Tu as eu le courage de ne pas t'arrêter devant le non...
Oui, même si ce n'était pas facile. Cependant, j'ai appris à me faire confiance, c'est-à-dire que j'ai compris que nous ne sommes pas totalement maîtres de notre temps et de notre chemin. L'important est de vivre activement chaque jour et de choisir de vivre pour le bien, pour la lumière. C'est donc ma mission artistique et mission de vie.
Cela implique évidemment de mettre toute votre énergie et votre force pour atteindre un objectif.
Cependant, si cet objectif n'est pas atteint, j'ai appris que derrière un non, il y a peut-être un chemin légèrement différent, qui vous fera atteindre quelque chose de beaucoup plus grand que ce que vous aviez imaginé.

Comment allez-vous droit au but ?
À mon avis, il faut d'abord que ce soit clair. Je me demande encore : pourquoi ai-je choisi de faire de la musique dans ma vie ? Chacun doit trouver la flamme qui brûle à l'intérieur, ce qui donne la force de surmonter les obstacles. Par exemple, j'ai choisi la musique parce que j'ai perdu mon père quand j'étais très jeune, à 11 ans, d'un cancer. Après des années de colère et de recherche, j'ai réalisé qu'il y avait un "cadeau caché" derrière la souffrance et la mort de mon père, c'est-à-dire réaliser dès mon plus jeune âge que j'aurais dû passer ma vie uniquement pour la beauté, pour la lumière, pour quelque chose qui - au quotidien - pourrait m'exciter et me faire me sentir au bon endroit. Pour moi, la musique c'est ça.
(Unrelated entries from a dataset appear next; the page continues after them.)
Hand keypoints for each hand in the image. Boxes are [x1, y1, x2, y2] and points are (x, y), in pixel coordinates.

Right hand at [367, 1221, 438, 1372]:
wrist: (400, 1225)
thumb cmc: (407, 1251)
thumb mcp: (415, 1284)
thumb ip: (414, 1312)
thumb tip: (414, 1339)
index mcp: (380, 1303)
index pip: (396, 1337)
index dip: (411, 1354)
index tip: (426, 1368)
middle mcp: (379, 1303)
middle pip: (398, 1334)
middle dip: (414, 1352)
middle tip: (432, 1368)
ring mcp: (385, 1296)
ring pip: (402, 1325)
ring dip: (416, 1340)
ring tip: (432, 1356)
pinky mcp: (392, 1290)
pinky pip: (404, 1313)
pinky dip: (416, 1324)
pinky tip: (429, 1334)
Comment pouvez-vous vraiment transformer une si grande douleur?
Le vrai problème est que nous vivons dans une société qui place constamment l'ego au centre de la vie quotidienne et de notre monde. En fait, je vois la mort comme l'ombre de la lumière. Je pense que la vie est tellement incroyable et extraordinaire précisément parce qu'elle a un temps limité que nous ne pouvons pas gérer.
Chaque jour, nous pouvons choisir de voir le verre à moitié plein ou à moitié vide. La clé est la suivante.
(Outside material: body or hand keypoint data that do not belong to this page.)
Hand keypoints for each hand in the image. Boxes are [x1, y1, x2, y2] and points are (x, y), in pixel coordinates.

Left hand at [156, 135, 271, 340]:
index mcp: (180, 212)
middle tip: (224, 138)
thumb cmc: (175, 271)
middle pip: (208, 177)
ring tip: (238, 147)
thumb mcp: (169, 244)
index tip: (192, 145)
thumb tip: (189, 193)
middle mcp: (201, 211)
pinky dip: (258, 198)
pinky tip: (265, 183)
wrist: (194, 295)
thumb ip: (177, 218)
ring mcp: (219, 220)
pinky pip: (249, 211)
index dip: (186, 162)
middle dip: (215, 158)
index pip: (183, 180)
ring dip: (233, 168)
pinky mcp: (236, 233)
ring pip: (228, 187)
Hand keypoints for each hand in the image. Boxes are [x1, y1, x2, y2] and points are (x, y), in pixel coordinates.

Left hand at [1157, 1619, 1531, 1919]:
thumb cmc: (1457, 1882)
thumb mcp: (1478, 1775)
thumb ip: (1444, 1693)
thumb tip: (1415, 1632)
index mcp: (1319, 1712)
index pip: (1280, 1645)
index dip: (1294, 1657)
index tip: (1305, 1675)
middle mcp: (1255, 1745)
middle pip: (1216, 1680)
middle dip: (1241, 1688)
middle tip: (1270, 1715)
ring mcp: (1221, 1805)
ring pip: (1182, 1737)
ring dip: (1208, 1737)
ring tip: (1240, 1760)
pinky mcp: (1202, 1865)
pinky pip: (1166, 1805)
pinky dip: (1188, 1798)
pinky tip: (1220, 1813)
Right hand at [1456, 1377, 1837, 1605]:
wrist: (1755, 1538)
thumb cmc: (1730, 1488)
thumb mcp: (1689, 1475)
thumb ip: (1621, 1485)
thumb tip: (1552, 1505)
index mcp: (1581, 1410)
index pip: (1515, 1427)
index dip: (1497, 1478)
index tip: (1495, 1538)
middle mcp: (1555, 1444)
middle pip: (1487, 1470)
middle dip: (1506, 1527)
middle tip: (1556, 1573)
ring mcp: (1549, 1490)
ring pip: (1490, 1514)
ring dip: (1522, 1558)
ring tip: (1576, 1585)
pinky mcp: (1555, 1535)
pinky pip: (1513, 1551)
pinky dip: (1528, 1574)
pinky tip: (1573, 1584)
Ainsi, même la fragilité peut être une valeur...
Absolument. La fragilité vous fait avoir la bonne perception de la mesure. Nous sommes de très petites parties d'une grande harmonie et ce sentiment d'être petit n'est pas un diminutio. Au contraire. Cette attitude s'applique également à la créativité. Une des premières choses que Battiato m'a dite, c'est qu'il n'a jamais eu l'arrogance de s'attendre à ce qu'une chanson plus belle arrive que celle que vous avez déjà écrite, car cela ne dépend pas de vous. "Nous sommes un lien entre la terre et le ciel, - a-t-il dit - nous devons donc rester calmement adhérents à la réalité, les pieds sur terre et la tête en mouvement".

Il y a un plan horizontal dans la vie, mais aussi un plan vertical. Comment le nourrissez-vous ?
Je m'entraîne à être conscient des dons que nous recevons constamment et dont nous ne remarquons souvent pas. Et puis je crois vraiment, comme disait Dostoïevski, que la beauté sauvera le monde. Car c'est le témoignage du passage de l'homme sur Terre, de son besoin de créer quelque chose, d'être un moyen de lumière.

Dans tout cela, quelle place a l'espoir ?
L'espoir fait partie de notre nature.
Disons que pour moi le mot qui l'exprime le mieux est "sérénité", l'équilibre entre les choses, entre l'intériorité et l'extériorité. Nous plaçons souvent l'espoir dans l'avenir, au lieu de cela, ce doit être une condition présente, à vivre maintenant, maintenant.